• [Extracted records]:
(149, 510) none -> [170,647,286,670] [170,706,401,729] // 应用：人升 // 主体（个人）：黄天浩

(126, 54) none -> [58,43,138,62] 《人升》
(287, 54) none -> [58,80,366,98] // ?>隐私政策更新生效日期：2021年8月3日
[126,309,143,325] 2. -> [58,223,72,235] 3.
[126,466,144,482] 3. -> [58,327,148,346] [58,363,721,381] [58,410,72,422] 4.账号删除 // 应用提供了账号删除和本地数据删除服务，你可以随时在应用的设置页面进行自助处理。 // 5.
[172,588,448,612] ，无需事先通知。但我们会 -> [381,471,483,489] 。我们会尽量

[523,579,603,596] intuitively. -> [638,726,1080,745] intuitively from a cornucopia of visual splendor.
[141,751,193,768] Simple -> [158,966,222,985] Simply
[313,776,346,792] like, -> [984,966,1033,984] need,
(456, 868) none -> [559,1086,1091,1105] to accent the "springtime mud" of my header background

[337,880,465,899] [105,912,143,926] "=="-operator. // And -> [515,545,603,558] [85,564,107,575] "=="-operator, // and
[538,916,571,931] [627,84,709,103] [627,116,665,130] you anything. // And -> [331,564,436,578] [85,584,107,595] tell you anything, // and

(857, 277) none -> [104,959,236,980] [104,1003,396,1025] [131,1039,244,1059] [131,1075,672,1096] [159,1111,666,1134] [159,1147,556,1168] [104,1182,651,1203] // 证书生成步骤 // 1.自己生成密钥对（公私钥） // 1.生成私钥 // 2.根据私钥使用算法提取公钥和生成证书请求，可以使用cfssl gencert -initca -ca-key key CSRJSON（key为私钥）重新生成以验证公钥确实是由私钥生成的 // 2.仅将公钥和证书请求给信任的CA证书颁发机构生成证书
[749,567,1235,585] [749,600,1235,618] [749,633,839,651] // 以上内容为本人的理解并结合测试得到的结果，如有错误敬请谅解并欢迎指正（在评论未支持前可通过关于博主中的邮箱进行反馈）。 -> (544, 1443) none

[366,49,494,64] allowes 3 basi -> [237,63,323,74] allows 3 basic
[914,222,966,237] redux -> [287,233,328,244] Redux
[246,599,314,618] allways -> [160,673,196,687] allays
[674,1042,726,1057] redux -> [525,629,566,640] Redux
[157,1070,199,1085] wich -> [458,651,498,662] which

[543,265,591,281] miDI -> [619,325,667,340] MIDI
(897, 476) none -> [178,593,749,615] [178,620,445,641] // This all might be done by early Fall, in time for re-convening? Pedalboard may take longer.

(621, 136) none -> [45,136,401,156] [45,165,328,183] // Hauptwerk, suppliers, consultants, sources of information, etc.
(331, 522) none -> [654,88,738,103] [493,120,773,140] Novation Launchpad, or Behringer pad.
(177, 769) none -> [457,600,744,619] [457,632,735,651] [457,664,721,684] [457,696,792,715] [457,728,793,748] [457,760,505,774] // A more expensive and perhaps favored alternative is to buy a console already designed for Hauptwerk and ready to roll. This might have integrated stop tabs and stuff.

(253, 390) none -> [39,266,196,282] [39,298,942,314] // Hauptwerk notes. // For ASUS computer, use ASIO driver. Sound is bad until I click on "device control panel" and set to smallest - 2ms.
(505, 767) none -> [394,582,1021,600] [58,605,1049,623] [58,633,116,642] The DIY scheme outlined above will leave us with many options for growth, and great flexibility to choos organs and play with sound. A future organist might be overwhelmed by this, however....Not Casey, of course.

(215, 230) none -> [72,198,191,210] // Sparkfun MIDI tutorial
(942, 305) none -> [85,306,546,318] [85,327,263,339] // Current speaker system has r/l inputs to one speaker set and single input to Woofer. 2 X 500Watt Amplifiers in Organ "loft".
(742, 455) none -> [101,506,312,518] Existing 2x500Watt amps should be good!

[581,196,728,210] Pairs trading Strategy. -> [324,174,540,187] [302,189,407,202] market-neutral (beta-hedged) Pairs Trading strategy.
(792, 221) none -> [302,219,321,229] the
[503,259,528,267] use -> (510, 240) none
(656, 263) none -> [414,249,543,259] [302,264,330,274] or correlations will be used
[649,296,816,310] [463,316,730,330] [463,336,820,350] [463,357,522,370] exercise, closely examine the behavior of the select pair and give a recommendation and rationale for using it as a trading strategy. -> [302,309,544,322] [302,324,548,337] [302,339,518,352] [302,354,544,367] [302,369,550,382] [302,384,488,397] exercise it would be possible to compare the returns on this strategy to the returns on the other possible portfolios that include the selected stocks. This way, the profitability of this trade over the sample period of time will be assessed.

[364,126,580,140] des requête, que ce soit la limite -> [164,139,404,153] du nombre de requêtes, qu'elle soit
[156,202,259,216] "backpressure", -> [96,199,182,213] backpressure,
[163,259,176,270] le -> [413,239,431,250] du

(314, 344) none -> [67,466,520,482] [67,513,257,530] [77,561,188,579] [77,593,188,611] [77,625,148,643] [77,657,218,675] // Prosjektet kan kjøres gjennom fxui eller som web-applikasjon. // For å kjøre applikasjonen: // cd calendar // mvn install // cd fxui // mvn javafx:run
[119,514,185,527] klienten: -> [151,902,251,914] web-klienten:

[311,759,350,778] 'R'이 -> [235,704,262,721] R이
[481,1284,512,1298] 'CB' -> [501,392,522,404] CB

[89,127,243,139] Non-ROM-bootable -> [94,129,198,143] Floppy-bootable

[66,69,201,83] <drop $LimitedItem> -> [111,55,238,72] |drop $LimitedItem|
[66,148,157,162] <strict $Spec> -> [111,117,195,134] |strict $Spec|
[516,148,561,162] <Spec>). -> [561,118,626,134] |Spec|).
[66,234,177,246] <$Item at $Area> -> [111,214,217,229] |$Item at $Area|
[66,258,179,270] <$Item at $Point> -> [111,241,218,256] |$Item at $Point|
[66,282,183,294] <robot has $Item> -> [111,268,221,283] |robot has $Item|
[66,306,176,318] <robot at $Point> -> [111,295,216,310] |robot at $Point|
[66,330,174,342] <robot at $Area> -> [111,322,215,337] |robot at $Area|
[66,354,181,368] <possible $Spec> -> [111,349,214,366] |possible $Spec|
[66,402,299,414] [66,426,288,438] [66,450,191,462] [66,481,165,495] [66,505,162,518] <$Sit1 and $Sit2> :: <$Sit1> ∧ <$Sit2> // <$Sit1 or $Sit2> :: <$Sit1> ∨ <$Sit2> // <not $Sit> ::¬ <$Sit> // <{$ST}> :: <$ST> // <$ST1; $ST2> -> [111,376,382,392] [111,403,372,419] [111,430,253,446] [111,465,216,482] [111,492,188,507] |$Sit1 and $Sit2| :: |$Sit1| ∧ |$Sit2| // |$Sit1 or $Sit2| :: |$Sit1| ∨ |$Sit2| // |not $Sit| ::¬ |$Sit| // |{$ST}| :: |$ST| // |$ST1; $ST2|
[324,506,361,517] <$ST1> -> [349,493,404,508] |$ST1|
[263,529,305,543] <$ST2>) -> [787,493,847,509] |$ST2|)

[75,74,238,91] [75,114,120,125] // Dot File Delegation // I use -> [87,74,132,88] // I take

• [Brief]:
If a line in the records contains "Point", report it.

• [Response to the exercise]:
[66,258,179,270] <$Item at $Point> -> [111,241,218,256] |$Item at $Point|
[66,306,176,318] <robot at $Point> -> [111,295,216,310] |robot at $Point|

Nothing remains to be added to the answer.